READING TEXT »
The Sentinel was fully behind the battle reporting daily bulletins in its late edition. So intense was the campaign that a play called The Dirty Hill written by theatre director Peter Cheeseman was performed at the New Victoria Theatre to national interest and acclaim. 

“And history records that we won,” concludes Bernard. “Since then Berryhill has grown in strength. What the community achieved has been endorsed by a massive investment of resources none of which would have been possible if the opencast had happened. The leisure facilities are superb and the Berryhill Village complex is internationally renowned.”

 

Berryhill Fields

Just up the road from the high school is the Touchstone ExtraCare residential centre that provides accommodation for 180 elderly tenants. Popular resident 82 year old Elsie Jukes provides the link between then and now.

“I’ve lived in Berryhill for a great part of my life,” explains Elsie as she gives me a conducted tour of the pub, the restaurant, shop, library, gym and other amenities that make this complex appear like a luxury holiday site. “I came to live in the village two years ago from Eaton Park. This is my home now and I’m proud of it and love all my neighbours.”

DATA SUPPLIED »
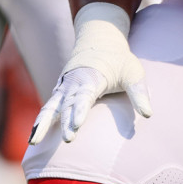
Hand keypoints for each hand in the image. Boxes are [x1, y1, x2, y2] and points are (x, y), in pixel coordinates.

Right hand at [29, 2, 150, 144]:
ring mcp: (64, 88)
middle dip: (65, 122)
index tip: (76, 125)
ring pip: (51, 106)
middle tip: (67, 140)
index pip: (85, 96)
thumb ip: (139, 93)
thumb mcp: (133, 72)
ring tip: (33, 142)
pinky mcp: (60, 93)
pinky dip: (40, 121)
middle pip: (67, 104)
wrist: (100, 41)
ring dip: (43, 123)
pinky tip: (34, 139)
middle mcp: (74, 82)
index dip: (80, 110)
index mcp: (92, 77)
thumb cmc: (119, 60)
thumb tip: (148, 114)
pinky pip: (48, 108)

EXERCISE DESCRIPTION »
Set down the part of the Berryhill text between "Just up the" and "then and now.", inclusive, copying it word for word.

TASK ANSWER »
Just up the road from the high school is the Touchstone ExtraCare residential centre that provides accommodation for 180 elderly tenants. Popular resident 82 year old Elsie Jukes provides the link between then and now.